Hobo Campers Await Wall Street's Revival
Today in poorhouse news: The big banks were restored to profitability last week, and now the M&A market is booming again! The profits will "trickle down" to the homeless squatters outside the bankers' Hamptons estates.
Oracle just bought Sun Microsystems for $7.4 billion. Two years ago a $7.4 billion deal was what entry-level M&A guys did before lunch, on a Sunday, but now it's a harbinger of the underlying strength of the US economy. And hey, Glaxo did a $3 billion deal, and Pepsi has a $6 billion offer on the table, and when you add all that up it's damn near a respectable day, circa 2006!

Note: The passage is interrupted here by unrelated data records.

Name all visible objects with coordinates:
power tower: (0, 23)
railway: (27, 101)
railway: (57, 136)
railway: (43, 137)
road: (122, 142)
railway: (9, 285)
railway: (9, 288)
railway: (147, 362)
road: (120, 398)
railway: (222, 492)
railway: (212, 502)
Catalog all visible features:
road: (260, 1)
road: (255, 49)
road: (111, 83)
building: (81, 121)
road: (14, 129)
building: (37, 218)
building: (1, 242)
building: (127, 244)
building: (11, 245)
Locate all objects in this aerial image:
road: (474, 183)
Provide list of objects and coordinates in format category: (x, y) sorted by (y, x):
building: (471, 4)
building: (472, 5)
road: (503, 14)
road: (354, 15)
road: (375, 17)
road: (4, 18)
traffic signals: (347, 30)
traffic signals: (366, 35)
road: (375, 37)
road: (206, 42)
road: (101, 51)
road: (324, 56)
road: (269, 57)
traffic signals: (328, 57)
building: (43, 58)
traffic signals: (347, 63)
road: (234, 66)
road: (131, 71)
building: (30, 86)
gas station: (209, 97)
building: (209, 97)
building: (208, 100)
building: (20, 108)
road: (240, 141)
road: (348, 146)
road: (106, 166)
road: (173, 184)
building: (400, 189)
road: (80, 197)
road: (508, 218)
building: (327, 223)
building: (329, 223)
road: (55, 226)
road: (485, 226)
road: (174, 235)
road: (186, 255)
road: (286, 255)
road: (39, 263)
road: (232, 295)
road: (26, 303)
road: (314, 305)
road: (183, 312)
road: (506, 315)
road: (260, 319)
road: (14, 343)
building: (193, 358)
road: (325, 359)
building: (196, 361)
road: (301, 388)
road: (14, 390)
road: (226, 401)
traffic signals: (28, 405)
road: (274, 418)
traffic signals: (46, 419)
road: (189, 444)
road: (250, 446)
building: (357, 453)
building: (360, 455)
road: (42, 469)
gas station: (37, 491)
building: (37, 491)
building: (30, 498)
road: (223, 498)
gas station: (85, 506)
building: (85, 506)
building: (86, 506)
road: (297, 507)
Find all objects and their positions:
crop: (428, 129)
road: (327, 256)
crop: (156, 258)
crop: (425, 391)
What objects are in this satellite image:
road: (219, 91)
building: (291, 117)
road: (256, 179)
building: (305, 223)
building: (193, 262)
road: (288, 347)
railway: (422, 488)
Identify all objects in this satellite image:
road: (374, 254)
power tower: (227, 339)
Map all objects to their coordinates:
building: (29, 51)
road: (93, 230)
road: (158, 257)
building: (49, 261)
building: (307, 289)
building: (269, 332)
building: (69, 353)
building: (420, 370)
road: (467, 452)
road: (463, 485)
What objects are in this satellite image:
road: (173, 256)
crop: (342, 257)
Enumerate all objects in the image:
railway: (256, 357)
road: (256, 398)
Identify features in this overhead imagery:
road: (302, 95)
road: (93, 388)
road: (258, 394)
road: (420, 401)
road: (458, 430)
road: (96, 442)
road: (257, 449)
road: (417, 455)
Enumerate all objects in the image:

For now, of course, we must concentrate our nation's precious revenue on Wall Street. Those guys have already lost so much! The rest of the business world can suck it. Ad agencies are extending work hours, cutting salaries, and ending Summer Fridays. Well boo hoo, so is everyone else, right? Wall Street guys in particular work long hours! And to offset the brokeness, those same ad agencies are devising campaigns for all their clients saying that, hey, if you get fired—by us or by anyone else—they will help pay your cell phone bill, or refund your plane tickets, so you can sit home and moan to your friends about how you can't go on vacation because you've been laid off.
Deal!
And the biggest winners of all in this momentary return of corporate acquisitions: the unemployed Hispanic day laborers who have been forced to build themselves a hobo camp in the woods in tony Southampton, complete with a "butchered deer carcass" to roast on the campfire. As soon as those M&A fees start pouring in, it's virtually a sure thing that some asshole there in Southampton will require a new Jacuzzi or a emerald-encrusted barbecue grill installation, and bam! Work for everyone! The American dream smells like rotting deer carcass and big pharma "How will this merger affect my department?" information packets.